__TASK DESCRIPTION__. Nothing in the records should change; write them all out exactly.

▶

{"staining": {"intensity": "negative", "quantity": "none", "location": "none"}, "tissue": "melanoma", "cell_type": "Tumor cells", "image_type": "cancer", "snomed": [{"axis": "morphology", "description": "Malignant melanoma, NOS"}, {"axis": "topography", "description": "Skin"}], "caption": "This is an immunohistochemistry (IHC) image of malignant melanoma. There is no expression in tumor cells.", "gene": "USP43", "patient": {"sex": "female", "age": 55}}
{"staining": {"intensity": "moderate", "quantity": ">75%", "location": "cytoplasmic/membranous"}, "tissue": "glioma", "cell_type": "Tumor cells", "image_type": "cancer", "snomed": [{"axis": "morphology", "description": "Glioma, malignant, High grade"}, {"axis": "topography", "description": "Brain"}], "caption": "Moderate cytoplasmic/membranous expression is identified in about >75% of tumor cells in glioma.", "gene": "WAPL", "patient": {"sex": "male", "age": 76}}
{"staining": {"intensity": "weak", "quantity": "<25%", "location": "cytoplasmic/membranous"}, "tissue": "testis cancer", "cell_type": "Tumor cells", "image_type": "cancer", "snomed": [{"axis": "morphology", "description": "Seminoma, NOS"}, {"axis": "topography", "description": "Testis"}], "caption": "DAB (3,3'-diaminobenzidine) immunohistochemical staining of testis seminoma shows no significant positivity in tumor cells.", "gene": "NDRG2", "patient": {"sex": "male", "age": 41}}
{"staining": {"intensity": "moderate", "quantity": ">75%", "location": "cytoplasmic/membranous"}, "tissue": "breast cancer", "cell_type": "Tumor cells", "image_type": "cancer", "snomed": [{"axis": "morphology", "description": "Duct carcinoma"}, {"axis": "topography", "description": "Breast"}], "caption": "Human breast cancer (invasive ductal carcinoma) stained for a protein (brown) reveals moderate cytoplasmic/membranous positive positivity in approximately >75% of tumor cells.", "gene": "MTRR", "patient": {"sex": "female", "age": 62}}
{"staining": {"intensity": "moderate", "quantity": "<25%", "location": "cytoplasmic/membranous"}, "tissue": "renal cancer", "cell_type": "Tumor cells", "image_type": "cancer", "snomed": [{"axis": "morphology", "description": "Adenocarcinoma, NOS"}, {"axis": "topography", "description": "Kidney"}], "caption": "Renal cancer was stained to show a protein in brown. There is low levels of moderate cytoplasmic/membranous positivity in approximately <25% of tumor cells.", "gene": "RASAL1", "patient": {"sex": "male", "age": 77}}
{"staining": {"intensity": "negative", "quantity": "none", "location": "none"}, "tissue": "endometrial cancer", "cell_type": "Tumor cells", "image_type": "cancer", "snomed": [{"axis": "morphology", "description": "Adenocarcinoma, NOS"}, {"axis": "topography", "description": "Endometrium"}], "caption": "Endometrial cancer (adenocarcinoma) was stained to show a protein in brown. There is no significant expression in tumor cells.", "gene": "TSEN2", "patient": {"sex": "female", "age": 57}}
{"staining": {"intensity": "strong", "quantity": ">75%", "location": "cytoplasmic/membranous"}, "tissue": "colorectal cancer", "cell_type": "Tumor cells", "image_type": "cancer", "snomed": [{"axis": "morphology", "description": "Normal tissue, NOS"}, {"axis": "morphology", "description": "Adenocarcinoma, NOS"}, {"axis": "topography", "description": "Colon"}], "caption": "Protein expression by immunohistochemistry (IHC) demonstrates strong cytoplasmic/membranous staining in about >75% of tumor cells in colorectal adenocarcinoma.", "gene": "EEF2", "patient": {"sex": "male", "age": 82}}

◀

__EXERCISE SOLUTION__.
{"staining": {"intensity": "negative", "quantity": "none", "location": "none"}, "tissue": "melanoma", "cell_type": "Tumor cells", "image_type": "cancer", "snomed": [{"axis": "morphology", "description": "Malignant melanoma, NOS"}, {"axis": "topography", "description": "Skin"}], "caption": "This is an immunohistochemistry (IHC) image of malignant melanoma. There is no expression in tumor cells.", "gene": "USP43", "patient": {"sex": "female", "age": 55}}
{"staining": {"intensity": "moderate", "quantity": ">75%", "location": "cytoplasmic/membranous"}, "tissue": "glioma", "cell_type": "Tumor cells", "image_type": "cancer", "snomed": [{"axis": "morphology", "description": "Glioma, malignant, High grade"}, {"axis": "topography", "description": "Brain"}], "caption": "Moderate cytoplasmic/membranous expression is identified in about >75% of tumor cells in glioma.", "gene": "WAPL", "patient": {"sex": "male", "age": 76}}
{"staining": {"intensity": "weak", "quantity": "<25%", "location": "cytoplasmic/membranous"}, "tissue": "testis cancer", "cell_type": "Tumor cells", "image_type": "cancer", "snomed": [{"axis": "morphology", "description": "Seminoma, NOS"}, {"axis": "topography", "description": "Testis"}], "caption": "DAB (3,3'-diaminobenzidine) immunohistochemical staining of testis seminoma shows no significant positivity in tumor cells.", "gene": "NDRG2", "patient": {"sex": "male", "age": 41}}
{"staining": {"intensity": "moderate", "quantity": ">75%", "location": "cytoplasmic/membranous"}, "tissue": "breast cancer", "cell_type": "Tumor cells", "image_type": "cancer", "snomed": [{"axis": "morphology", "description": "Duct carcinoma"}, {"axis": "topography", "description": "Breast"}], "caption": "Human breast cancer (invasive ductal carcinoma) stained for a protein (brown) reveals moderate cytoplasmic/membranous positive positivity in approximately >75% of tumor cells.", "gene": "MTRR", "patient": {"sex": "female", "age": 62}}
{"staining": {"intensity": "moderate", "quantity": "<25%", "location": "cytoplasmic/membranous"}, "tissue": "renal cancer", "cell_type": "Tumor cells", "image_type": "cancer", "snomed": [{"axis": "morphology", "description": "Adenocarcinoma, NOS"}, {"axis": "topography", "description": "Kidney"}], "caption": "Renal cancer was stained to show a protein in brown. There is low levels of moderate cytoplasmic/membranous positivity in approximately <25% of tumor cells.", "gene": "RASAL1", "patient": {"sex": "male", "age": 77}}
{"staining": {"intensity": "negative", "quantity": "none", "location": "none"}, "tissue": "endometrial cancer", "cell_type": "Tumor cells", "image_type": "cancer", "snomed": [{"axis": "morphology", "description": "Adenocarcinoma, NOS"}, {"axis": "topography", "description": "Endometrium"}], "caption": "Endometrial cancer (adenocarcinoma) was stained to show a protein in brown. There is no significant expression in tumor cells.", "gene": "TSEN2", "patient": {"sex": "female", "age": 57}}
{"staining": {"intensity": "strong", "quantity": ">75%", "location": "cytoplasmic/membranous"}, "tissue": "colorectal cancer", "cell_type": "Tumor cells", "image_type": "cancer", "snomed": [{"axis": "morphology", "description": "Normal tissue, NOS"}, {"axis": "morphology", "description": "Adenocarcinoma, NOS"}, {"axis": "topography", "description": "Colon"}], "caption": "Protein expression by immunohistochemistry (IHC) demonstrates strong cytoplasmic/membranous staining in about >75% of tumor cells in colorectal adenocarcinoma.", "gene": "EEF2", "patient": {"sex": "male", "age": 82}}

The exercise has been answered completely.